J'avais prévu de commencer l'année sur les chapeaux de roue avec un post politique bien senti et puis finalement les conditions météo m'obligent à lever le pied, pour mon plus grand plaisir.

Il a neigé aujourd'hui sur l'Ile de France. Elle flotte sur un océan blanc et les flocons ont gardé leur pouvoir sur moi. Toujours cet effet adoucissant sans adjuvants chimiques, toujours cet émerveillement, toujours cette envie irrépréssible de toucher et de partir en dérapages plus ou moins contrôlés. Je n'ai pu résister ce soir en rentrant à faire quelques pas complètement superflus, juste pour apprécier le froissement soyeux qui nait d'un soulier qui s'enfonce dans la poudreuse.

Pourtant c'était la reprise ce lundi et l'année 2009 promet son lot de soucis et de sans le sous.
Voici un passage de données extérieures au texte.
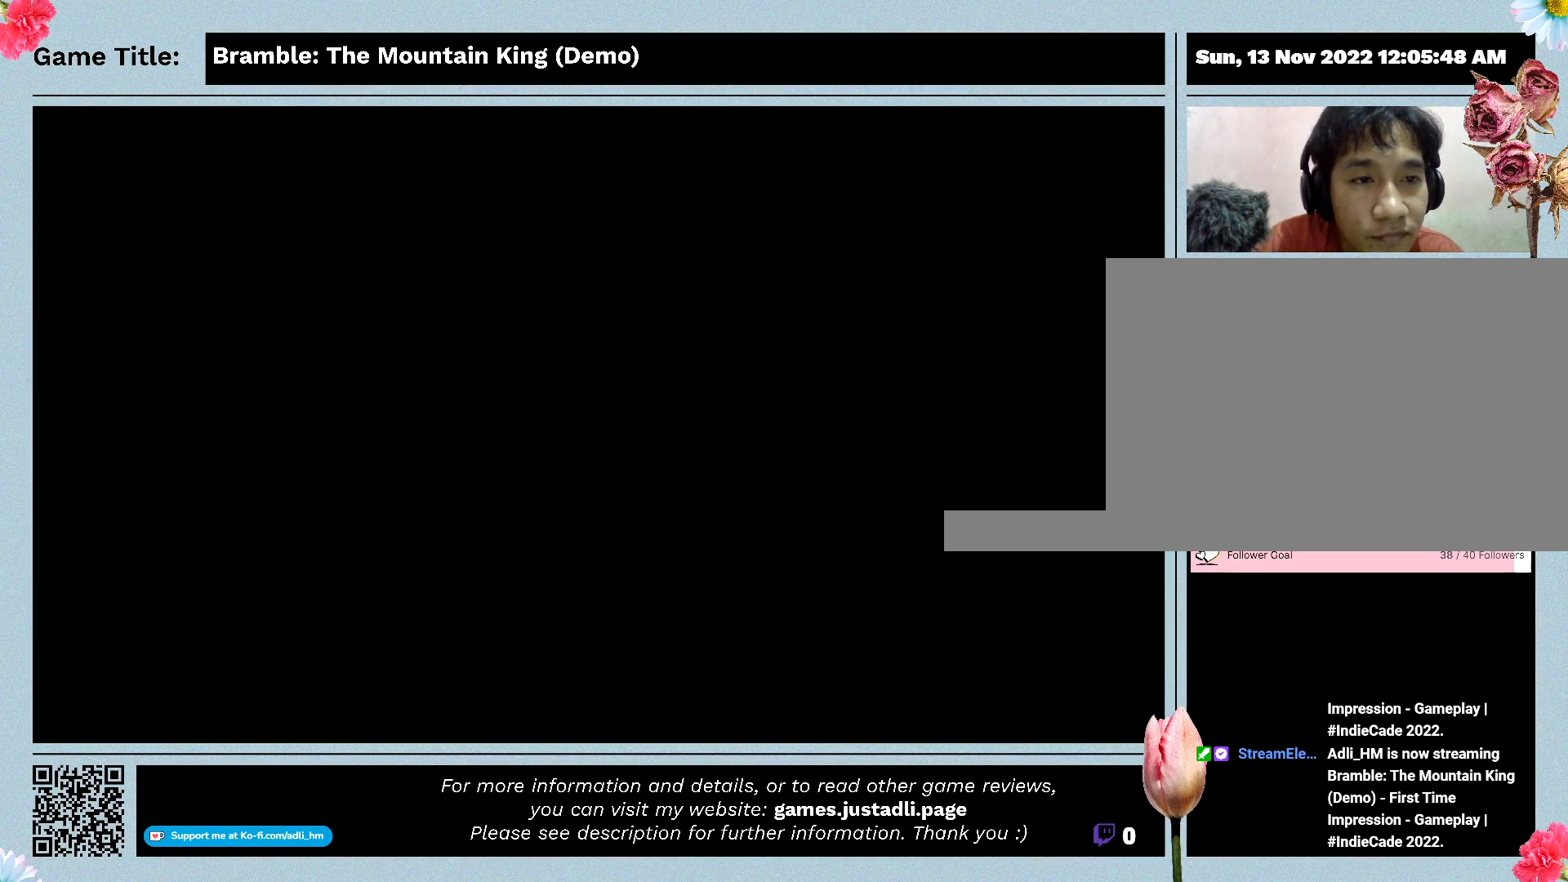
{"keys": [], "mouse": [], "events": []}
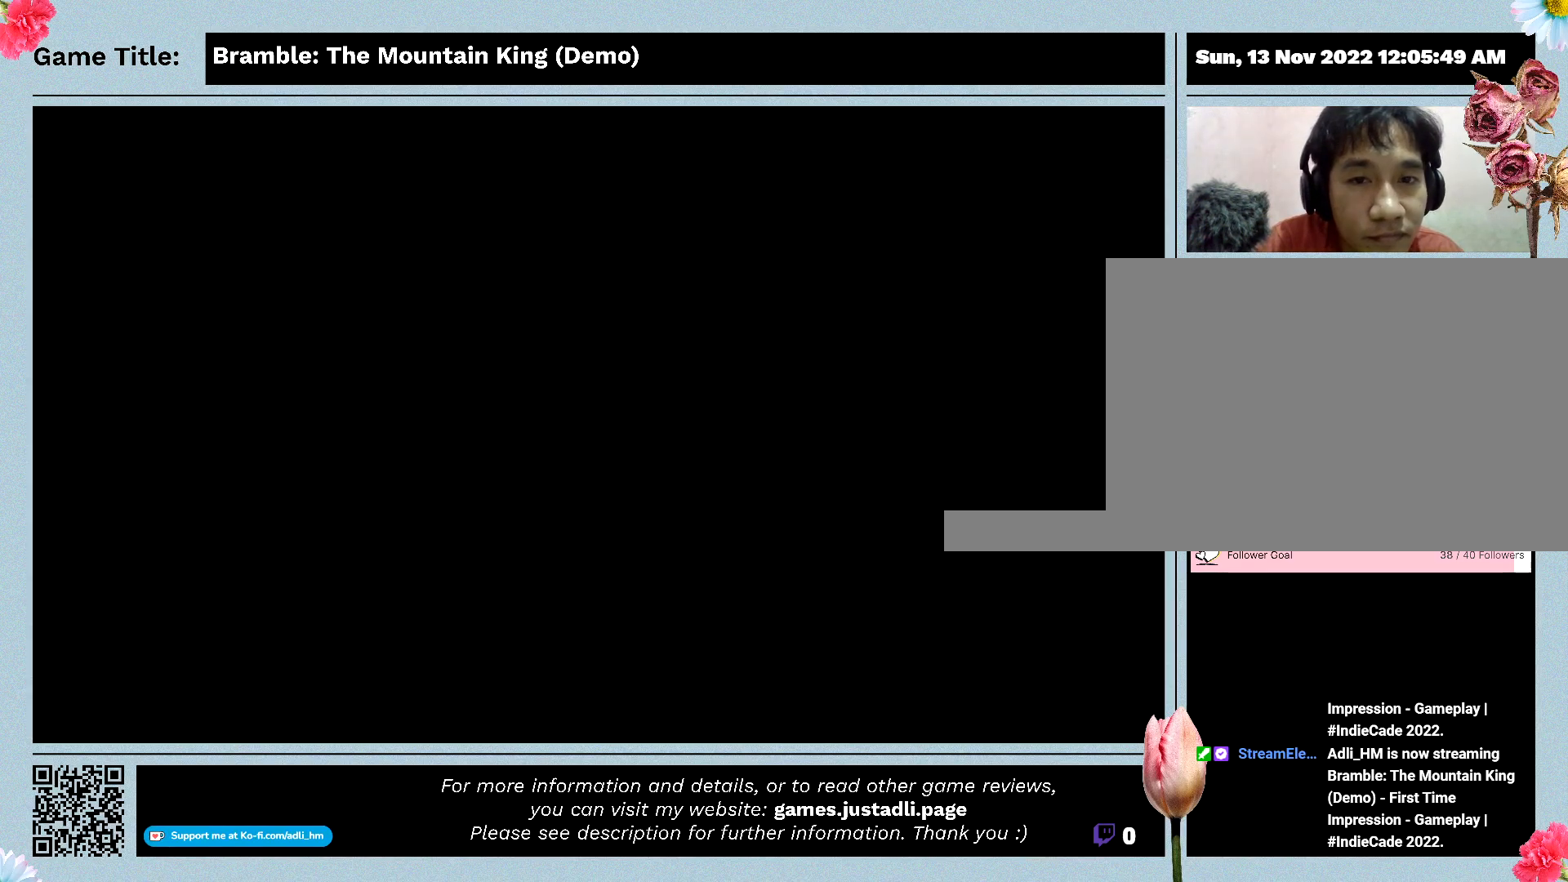
{"keys": [], "mouse": ["left"], "events": [[267, "mouse_left", "down"]]}
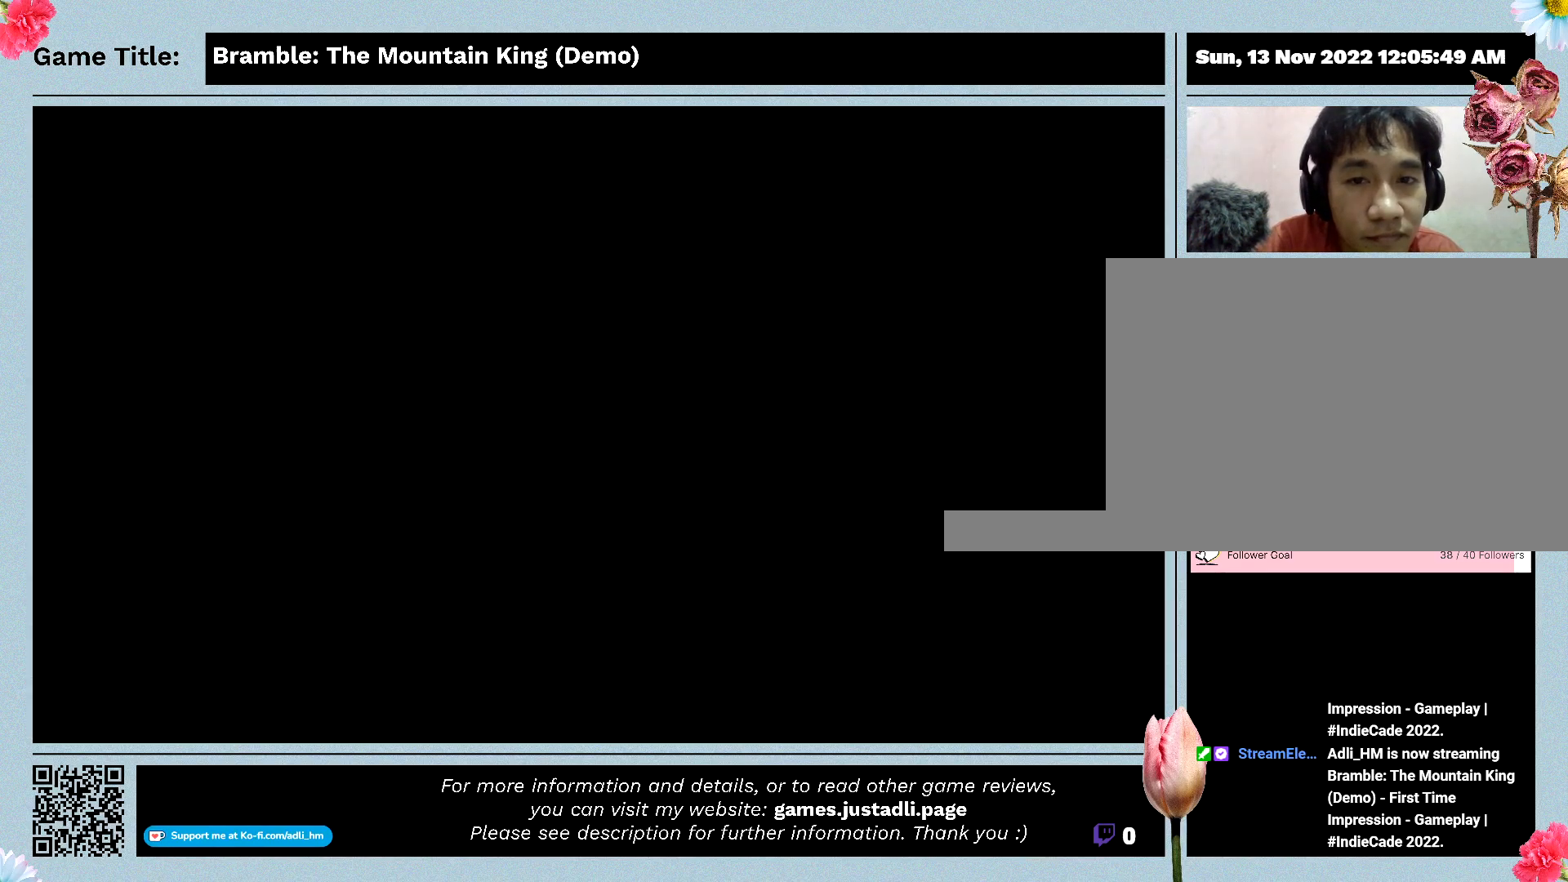
{"keys": [], "mouse": [], "events": [[67, "mouse_left", "up"]]}
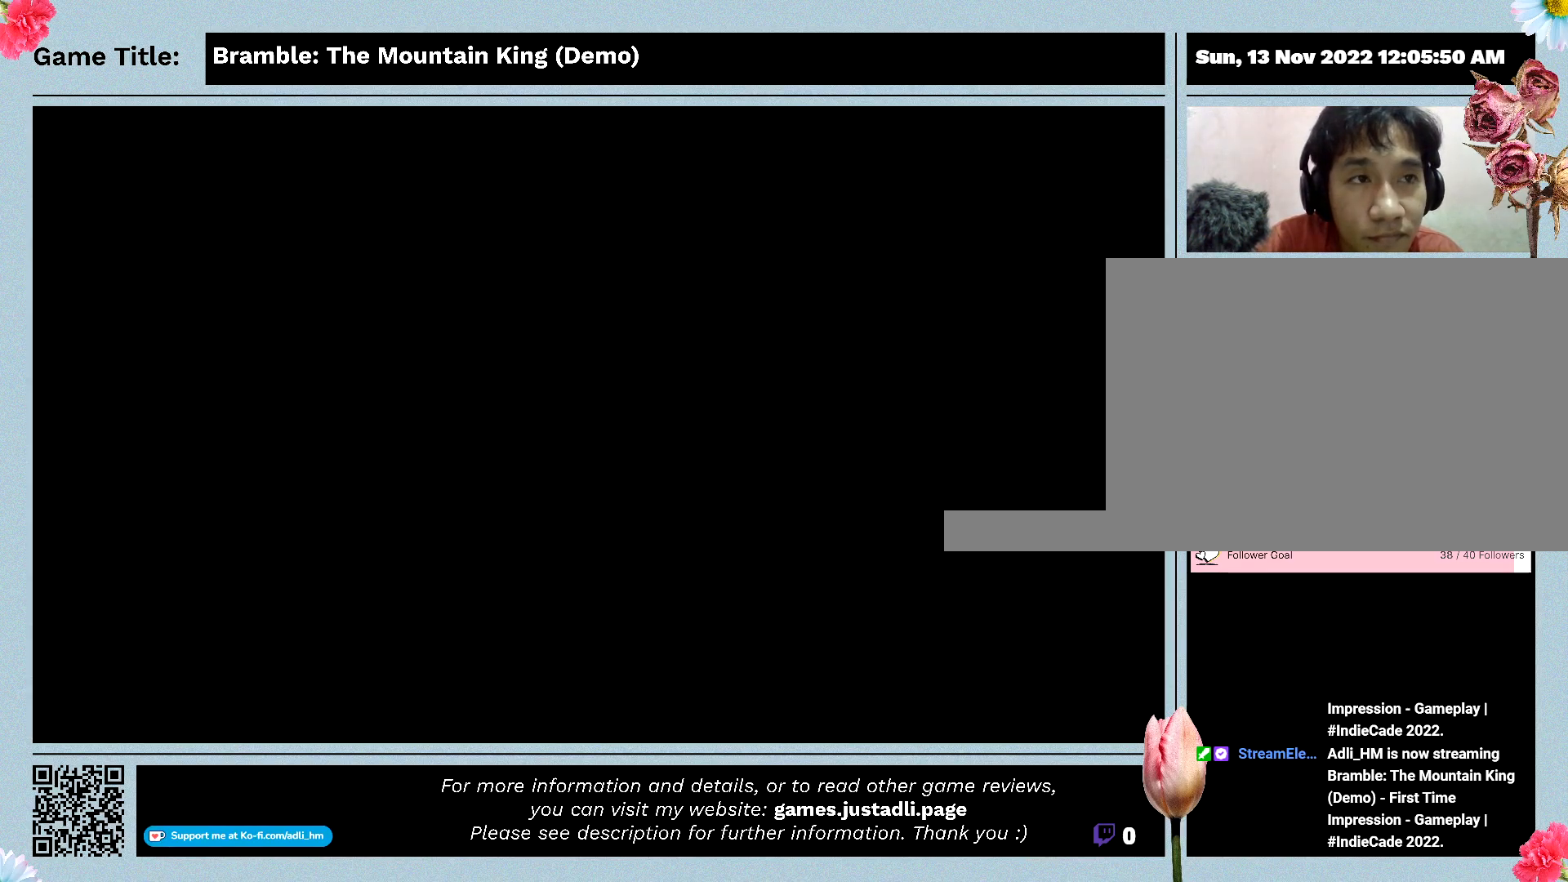
{"keys": [], "mouse": [], "events": [[100, "mouse_left", "down"], [400, "mouse_left", "up"]]}
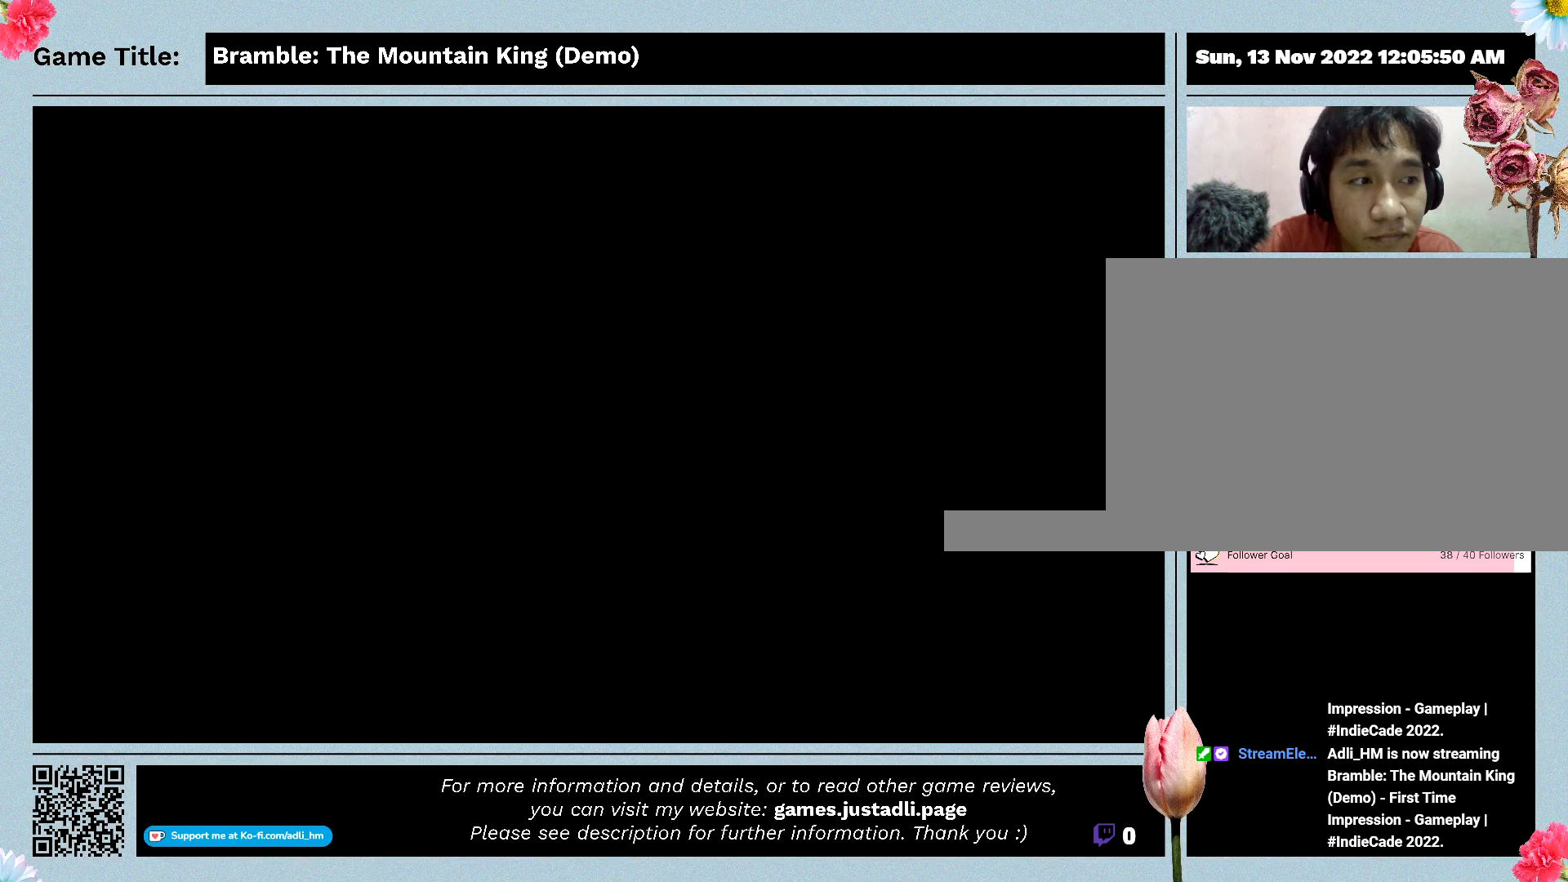
{"keys": [], "mouse": [], "events": []}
Pas de quoi pavoiser, sans même parler de ma situation personnelle bien fragile mais que je n'évoquerai pas ici. Mais à peine sorti de l'immeuble, voilà que dans l'anthracite d'une fin de nuit qui n'est pas du matin, m'apparaissent les fins duvets qui descendent du ciel. La route et les trottoirs sont déjà finement glacés au sucre...Loin de rester froid, je n'ai pu réprimer un léger sourire de contentement, en soupirant d'aise. De toutes façons, je n'ai jamais refusé un petit coup de blanc...

Et puis ce midi, en sortant de mon lieu de travail pour déjeuner, comment ne pas ressentir des frissons de plaisir à voir le Panthéon avec un bonnet frileusement vissé sur son dôme. Même les sapins dressés sur le parvis s'étaient poudrés les aiguilles et pouvaient regarder satisfaits la Tour Eiffel, au loin, plantée dans un horizon lumineusement laiteux.

La neige a cet effet miraculeux d'apaiser la vie, comme si elle étendait pudiquement son drap immaculé sur les souillures du monde, comme si elle démaquillait avec son coton délicat le rimel dégoulinant de nos existences de plus en plus putassières. Pour qui a déjà eu l'occasion de vivre ce grand moment zen qu'est une marche de nuit dans un endroit enneigé, où qu'il soit, au coeur d'une ville endormie et pétrifiée ou dans une forêt muette et emmaillotée de blanc, la vérité est que la neige est la messagère du silence. Les flocons sont ses mots...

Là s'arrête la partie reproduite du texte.